We completely agree that new in vitro experiments testing a subset of the model-predicted tension-dependent drug combinations would improve this paper. To that end, we have now included new experimental results in Figure 6 with accompanying text in the ‘Results’ section.

Regarding paracrine interactions, we are not sure what the reviewer specifically has in mind for this critique? Our fibroblast signaling model’s biochemical inputs (e.g., inflammatory cytokines) are directly capturing the paracrine signals being secreted by nearby cells (macrophages, neutrophils, cardiomyocytes) as well as autocrine signals being secreted by the fibroblasts themselves, which are captured in our model by biochemical feedback loops.

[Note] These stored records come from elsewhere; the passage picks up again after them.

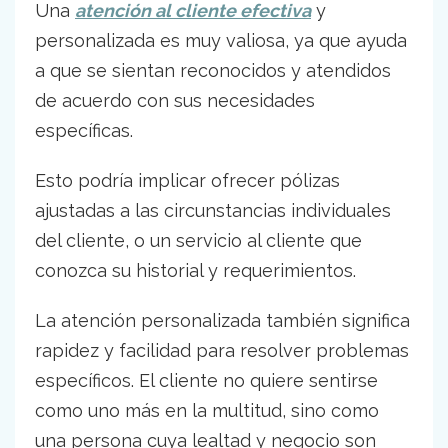
Una
atención al cliente efectiva
y
personalizada es muy valiosa, ya que ayuda
a que se sientan reconocidos y atendidos
de acuerdo con sus necesidades
específicas.
Esto podría implicar ofrecer pólizas
ajustadas a las circunstancias individuales
del cliente, o un servicio al cliente que
conozca su historial y requerimientos.
La atención personalizada también significa
rapidez y facilidad para resolver problemas
específicos. El cliente no quiere sentirse
como uno más en la multitud, sino como
una persona cuya lealtad y negocio son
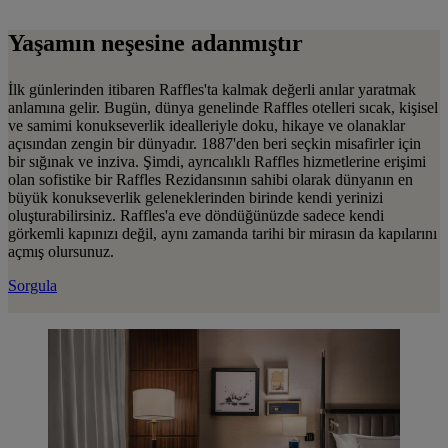
Yaşamın neşesine adanmıştır
İlk günlerinden itibaren Raffles'ta kalmak değerli anılar yaratmak
anlamına gelir. Bugün, dünya genelinde Raffles otelleri sıcak, kişisel
ve samimi konukseverlik idealleriyle doku, hikaye ve olanaklar
açısından zengin bir dünyadır. 1887'den beri seçkin misafirler için
bir sığınak ve inziva. Şimdi, ayrıcalıklı Raffles hizmetlerine erişimi
olan sofistike bir Raffles Rezidansının sahibi olarak dünyanın en
büyük konukseverlik geleneklerinden birinde kendi yerinizi
oluşturabilirsiniz. Raffles'a eve döndüğünüzde sadece kendi
görkemli kapınızı değil, aynı zamanda tarihi bir mirasın da kapılarını
açmış olursunuz.
Sorgula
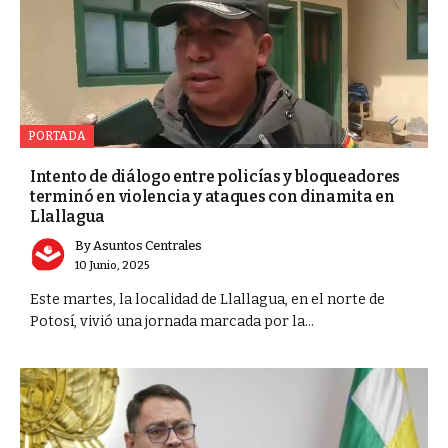
PORTADA
Intento de diálogo entre policías y bloqueadores
terminó en violencia y ataques con dinamita en
Llallagua
By
Asuntos Centrales
10 Junio, 2025
Este martes, la localidad de Llallagua, en el norte de
Potosí, vivió una jornada marcada por la...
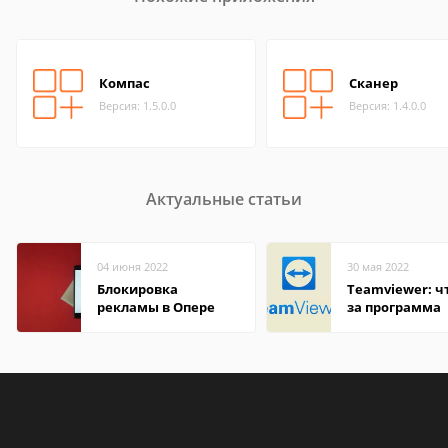
Компас
Сканер
Версия: 1.5.0.0
Версия: 1.4.0.0
Актуальные статьи
04 июня 2022
30 мая 2022
Блокировка
Teamviewer: чт
рекламы в Опере
за программа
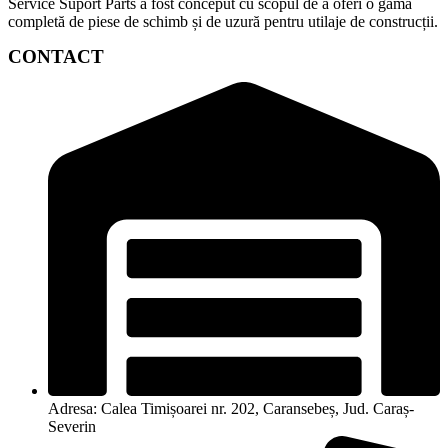
Service Suport Parts a fost conceput cu scopul de a oferi o gamă
completă de piese de schimb și de uzură pentru utilaje de construcții.
CONTACT
Adresa: Calea Timișoarei nr. 202, Caransebeș, Jud. Caraș-
Severin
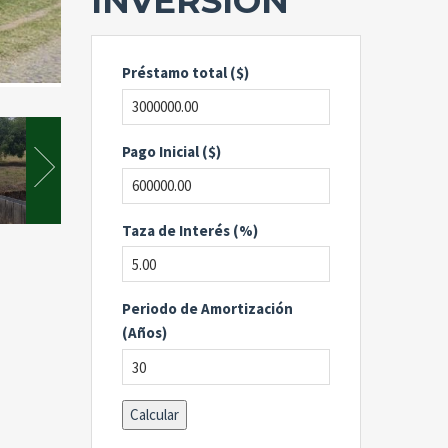
INVERSIÓN
Préstamo total ($)
Pago Inicial ($)
Taza de Interés (%)
Periodo de Amortización
(Años)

6. Given the fairly strong emphasis of the manuscript on the identified 13 candidates that are predicted to have differential effect on pro-matrix expression depending on local tension, doesn't this require a minimum of a proof-of-concept experiment to illustrate both the types of experiments, say using cultured cells, that need to be performed and actually test if these predictions are realistic?

We agree this was a shortcoming of the original submission and have now added new in vitro validation experiments for a subset of the 13 drug combinations, as shown in Figure 6.

7. While the authors note a number of limitations, with the strong emphasis relating this study to cardiac infarcts, the omission of major cell types (such as a complete lack of cardiomyocytes) in the current model may leave this as too preliminary and incomplete to construct such a strong link with the infarct situation. For example, certain aspects of feedback between cell systems cannot currently be captured as only fibroblasts are modelled. It may require at least a toning down of the interpretation of the data shown here.

This is an important point, so we have added this as a future direction at the end of our discussion. Still, given that most cardiomyocytes are killed and absent within a healing infarct (leaving predominantly fibroblasts in the long-term), we feel our presented model adds tremendous knowledge to the field’s understanding of fibrotic signaling in the infarcted ventricle. We also note that the in vivo experimental data used herein for validation (Figure 5) focused on matrix molecules which have been shown to be produced primarily by the fibroblasts rather than cardiomyocytes. Lastly, we note that this fibroblast model alone has previously proved sufficient for successfully capturing post-infarct inflammation dynamics (Ziegler et al., 2020). Ongoing work integrating our fibroblast model with published cardiomyocyte and macrophage models will be an important advance in the future (Tan et al., 2017, Ryall et al., 2012 and Liu et al., 2021).